What you need to do ->
Answer these questions from the abstract on a cystic pancreatic tumor:
1. What was the patient's age, and what complaint led to his admission?
2. Which laboratory value was found to be increased?
3. What protein did the cells in the EUS core needle biopsy stain positively for?

Document passage ->
-------------------------

Abstract

Pancreatic neuroendocrine tumor (Pan NET) accounts for only 1–2% of pancreatic neoplasms and <1% of tumors present as cystic lesions. A diagnosis of cystic tumor in the pancreas can be very challenging and confusing. Endoscopic ultrasound (USG) and fine needle aspiration (FNA) of these cystic lesions can help the clinician to narrow down the differential diagnosis. A multidisciplinary approach is warranted for a definitive diagnosis and optimal treatment. Here, we present to you a very rare case of Pan NET presenting as a cystic mass. A 65-year-old man was admitted with a history of abdominal pain. Laboratory tests showed increased levels of serum amylase, and other biochemical tests were normal. The patient underwent transabdominal USG and computed tomography (CT). CT showed well-defined cystic lesion in the proximal body of the pancreas. Endoscopic guided FNA (EUS-FNA) using 22 gauges was done. Cytological examination demonstrated clusters and sheets of plasmacytoid cells. EUS core needle biopsy was done which showed loose clusters of cells with fine uniformly distributed chromatin that stained positively for insulinoma associated protein-1 which was suggestive of a Pan NET. The differential diagnosis of cystic lesions in the pancreas is very difficult with conventional radiology such as CT and magnetic resonance imaging. Cytology is helpful for a pre-operative diagnosis of cystic Pan NET. A diagnosis of Pan NET in a pancreatic biopsy or FNA with limited and suboptimal material is often challenging. This unusual case highlights the importance of pre-operative workup of EUS followed by FNAC in cystic pancreatic lesions.

-------------------------

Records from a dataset
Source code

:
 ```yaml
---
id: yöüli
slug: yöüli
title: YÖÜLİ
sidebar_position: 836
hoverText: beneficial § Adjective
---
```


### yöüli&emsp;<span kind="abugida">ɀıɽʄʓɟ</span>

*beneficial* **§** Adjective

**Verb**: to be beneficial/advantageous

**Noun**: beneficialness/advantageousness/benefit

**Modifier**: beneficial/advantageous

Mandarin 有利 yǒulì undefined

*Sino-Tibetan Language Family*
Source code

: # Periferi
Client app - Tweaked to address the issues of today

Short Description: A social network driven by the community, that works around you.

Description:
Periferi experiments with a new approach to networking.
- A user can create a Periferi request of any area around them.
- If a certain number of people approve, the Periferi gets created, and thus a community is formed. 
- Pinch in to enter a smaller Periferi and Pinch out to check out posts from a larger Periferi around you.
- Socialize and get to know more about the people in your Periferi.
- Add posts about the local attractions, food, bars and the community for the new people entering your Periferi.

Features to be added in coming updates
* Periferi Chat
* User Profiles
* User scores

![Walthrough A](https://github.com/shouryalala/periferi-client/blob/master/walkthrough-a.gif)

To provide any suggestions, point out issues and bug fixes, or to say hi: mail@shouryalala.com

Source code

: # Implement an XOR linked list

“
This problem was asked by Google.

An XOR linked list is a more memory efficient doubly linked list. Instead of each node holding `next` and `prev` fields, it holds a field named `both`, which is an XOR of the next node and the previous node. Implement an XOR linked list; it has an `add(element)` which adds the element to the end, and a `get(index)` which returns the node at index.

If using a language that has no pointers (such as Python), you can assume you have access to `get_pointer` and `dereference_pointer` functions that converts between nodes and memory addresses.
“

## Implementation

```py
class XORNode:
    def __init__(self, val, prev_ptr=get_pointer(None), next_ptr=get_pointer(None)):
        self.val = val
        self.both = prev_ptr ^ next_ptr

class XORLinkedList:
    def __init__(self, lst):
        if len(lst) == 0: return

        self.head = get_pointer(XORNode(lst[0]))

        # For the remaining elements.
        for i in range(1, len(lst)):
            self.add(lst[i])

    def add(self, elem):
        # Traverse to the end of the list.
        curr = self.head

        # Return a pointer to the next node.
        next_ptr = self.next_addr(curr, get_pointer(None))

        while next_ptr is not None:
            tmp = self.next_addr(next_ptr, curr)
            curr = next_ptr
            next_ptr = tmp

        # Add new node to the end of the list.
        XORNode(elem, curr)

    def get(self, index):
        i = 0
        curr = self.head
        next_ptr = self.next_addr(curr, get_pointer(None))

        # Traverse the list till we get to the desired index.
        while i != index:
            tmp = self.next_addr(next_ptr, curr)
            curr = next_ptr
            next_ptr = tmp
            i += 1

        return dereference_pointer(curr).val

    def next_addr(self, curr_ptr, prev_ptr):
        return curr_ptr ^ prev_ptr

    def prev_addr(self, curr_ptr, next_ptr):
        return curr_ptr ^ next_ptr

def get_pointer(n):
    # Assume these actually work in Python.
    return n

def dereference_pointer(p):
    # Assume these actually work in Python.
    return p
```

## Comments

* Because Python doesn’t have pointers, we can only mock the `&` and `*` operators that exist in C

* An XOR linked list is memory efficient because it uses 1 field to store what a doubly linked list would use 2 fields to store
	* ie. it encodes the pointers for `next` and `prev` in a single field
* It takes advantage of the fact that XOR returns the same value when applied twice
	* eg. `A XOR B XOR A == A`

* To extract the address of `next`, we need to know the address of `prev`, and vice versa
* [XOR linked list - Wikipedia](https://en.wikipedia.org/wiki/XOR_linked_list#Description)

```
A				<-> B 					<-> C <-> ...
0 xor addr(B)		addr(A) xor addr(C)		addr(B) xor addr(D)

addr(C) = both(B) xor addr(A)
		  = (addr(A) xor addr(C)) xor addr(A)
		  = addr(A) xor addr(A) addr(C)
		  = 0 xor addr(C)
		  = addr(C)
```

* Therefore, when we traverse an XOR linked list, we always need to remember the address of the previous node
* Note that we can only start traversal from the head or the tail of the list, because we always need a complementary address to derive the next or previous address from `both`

-------------------------

Result of this exercise ->
1. He was 65 years old and was admitted with a history of abdominal pain.
2. Serum amylase.
3. Insulinoma associated protein-1.